At the end of the last presidential administration, the US Federal Communications Commission (FCC) approved a set of rules designed to increase protections for consumer privacy. As explained in an FCC news release, “The rules separate the use and sharing of information into three categories and include clear guidance for both ISPs and customers about the transparency, choice and security requirements for customers’ personal information.”

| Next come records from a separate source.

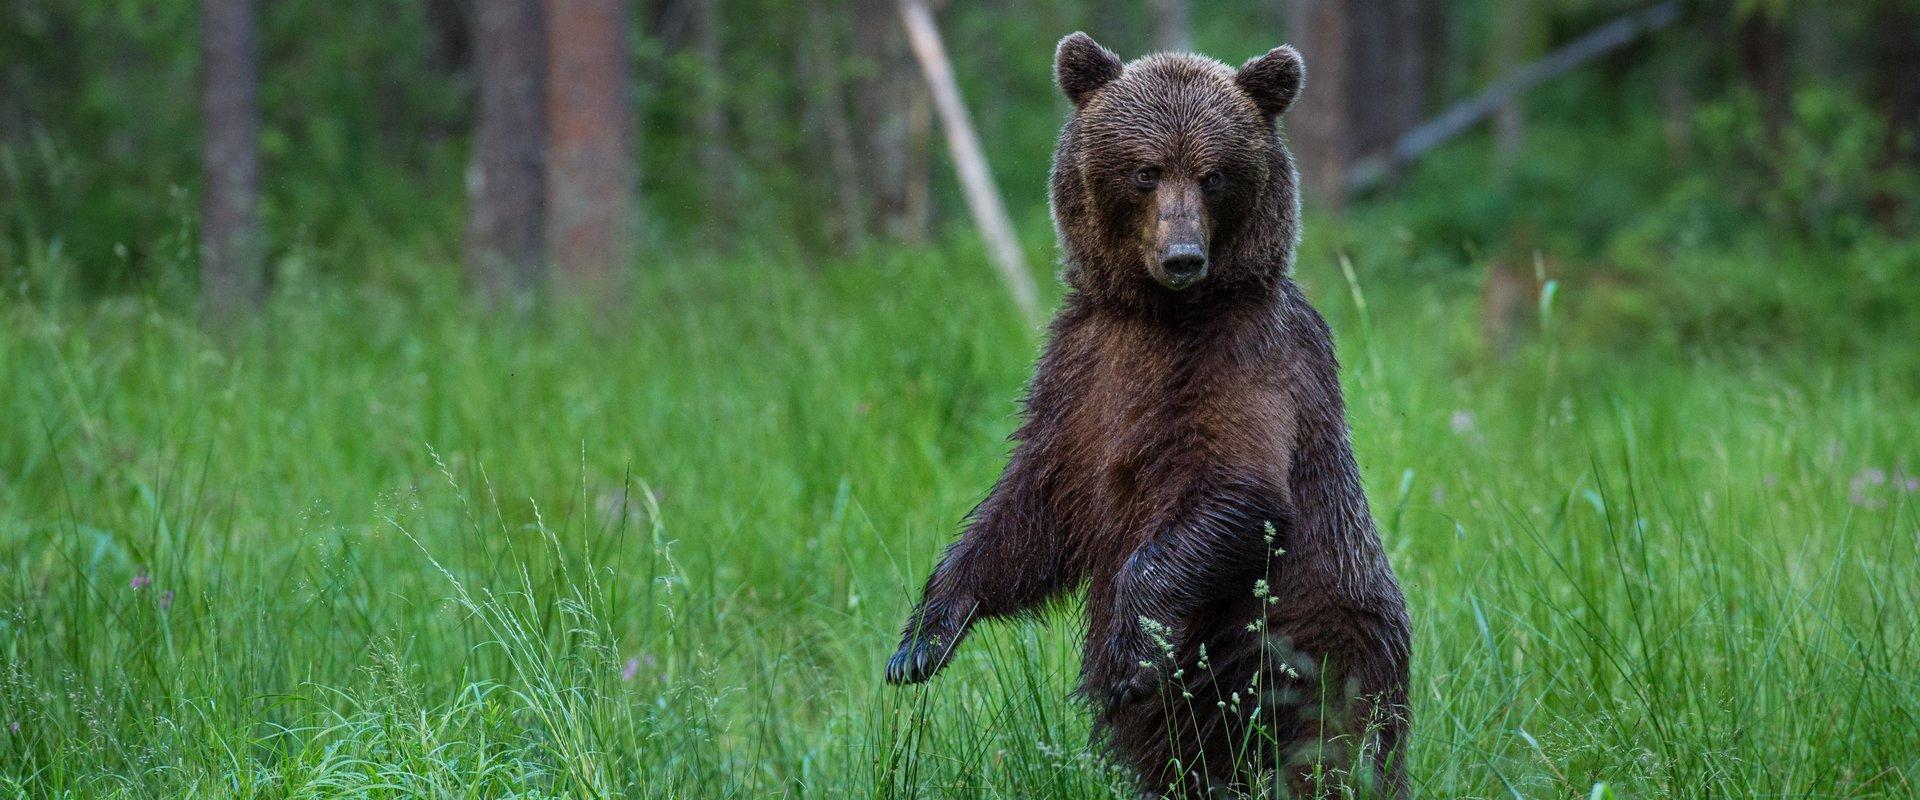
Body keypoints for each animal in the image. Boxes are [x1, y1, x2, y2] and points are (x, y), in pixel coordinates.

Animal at [883, 32, 1413, 798]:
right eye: (1145, 171)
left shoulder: (1248, 359)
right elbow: (1030, 510)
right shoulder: (1082, 373)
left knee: (1332, 748)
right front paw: (923, 639)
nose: (1183, 255)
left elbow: (1236, 488)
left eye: (1214, 175)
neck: (1160, 315)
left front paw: (1127, 655)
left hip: (1313, 646)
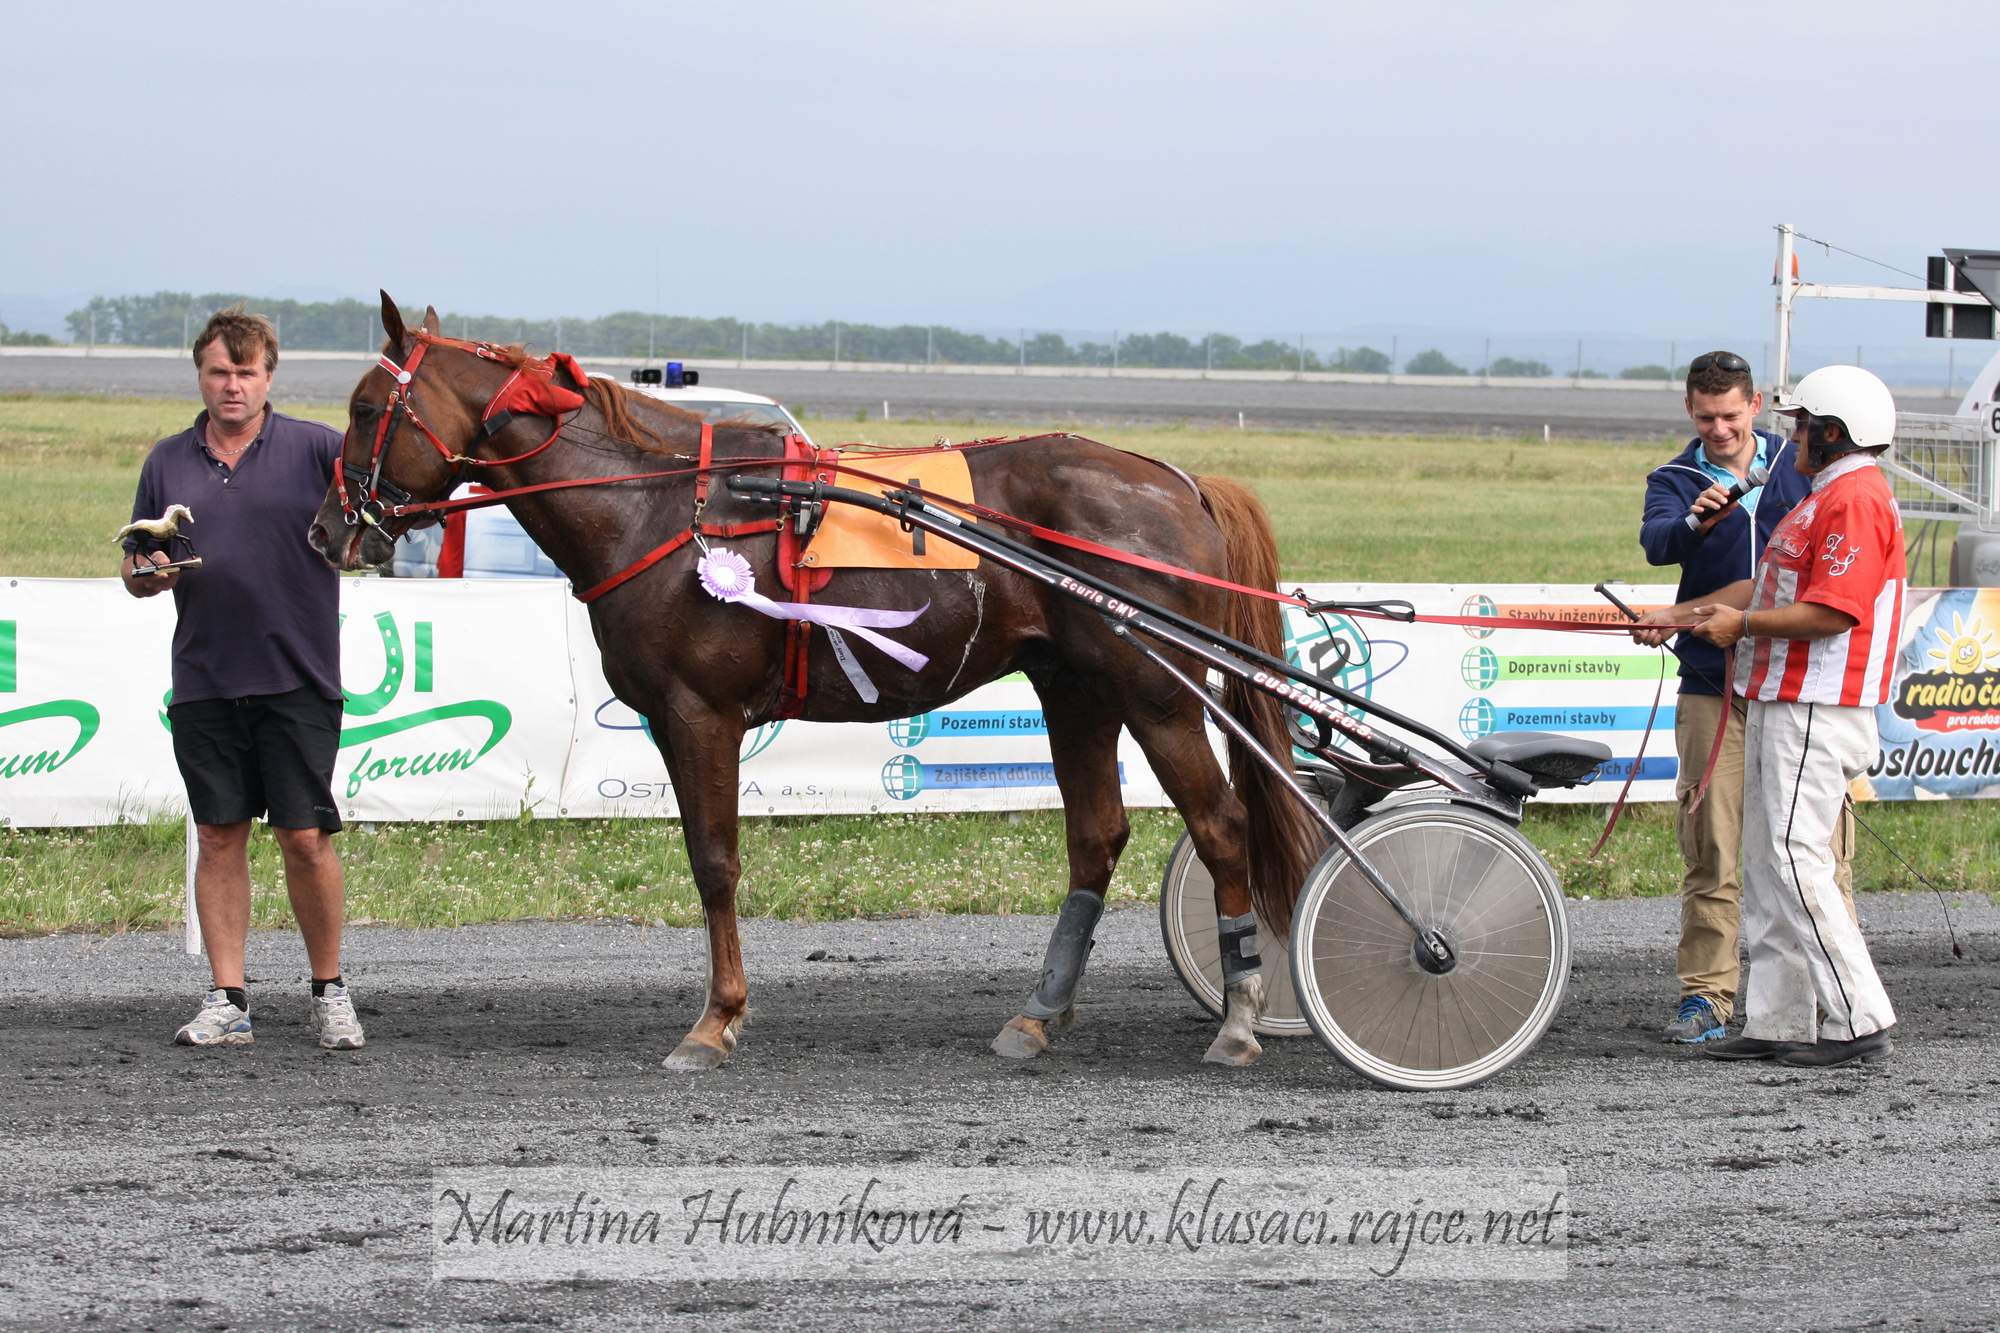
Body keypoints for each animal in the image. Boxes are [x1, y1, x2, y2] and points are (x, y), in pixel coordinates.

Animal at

Opt-in: ISPs are required to obtain affirmative ‘opt-in’ consent from consumers to use and share sensitive information. The rules specify categories of information that are considered sensitive, which include precise geo-location, financial information, health information, children’s information, social security numbers, web browsing history, app usage history and the content of communications.
Opt-out: ISPs would be allowed to use and share non-sensitive information unless a customer ‘opts-out.’ All other individually identifiable customer information – for example, email address or service tier information – would be considered non-sensitive and the use and sharing of that information would be subject to opt-out consent, consistent with consumer expectations.
Exceptions to consent requirements: Customer consent is inferred for certain purposes specified in the statute, including the provision of broadband service or billing and collection. For the use of this information, no additional customer consent is required beyond the creation of the customer-ISP relationship.”
Before the FCC could actually enact those rules, however, the then-newly elected presidential administration rolled them back—signaling the US’s shift away from Europe in terms of privacy laws. In a similar signal of deregulation, on May 18, 2017, the FCC voted to begin repealing what are commonly referred to as “net neutrality” laws. “[Net neutrality is] the idea that phone and cable companies should treat all of the traffic on their networks equally—no blocking or slowing their competitors, and no fast lanes for companies that can pay more,” as an NPR article succinctly explained.2 Enacted in 2015, these rules had placed ISPs under strict FCC oversight. Now it appears that the FCC will be taking a lighter touch in regulating phone and cable companies, potentially easing the regulatory burden for business but creating more privacy risks for consumers.
The Privacy Pendulum
While the EU and, in all likelihood, the post-Brexit UK, are tightening the reins on consumer privacy protections, the U.S. appears to be headed in the opposite direction. How these competing forces will affect cyber security—and global competitiveness—remain to be seen.
Results by Region
In Europe, 67% of executives agree that privacy is compromised by current privacy laws and legislation related to information security.
In the U.S., the finding was similar, with 66% indicating that current laws are putting privacy at risk and 75% looking to government to do more.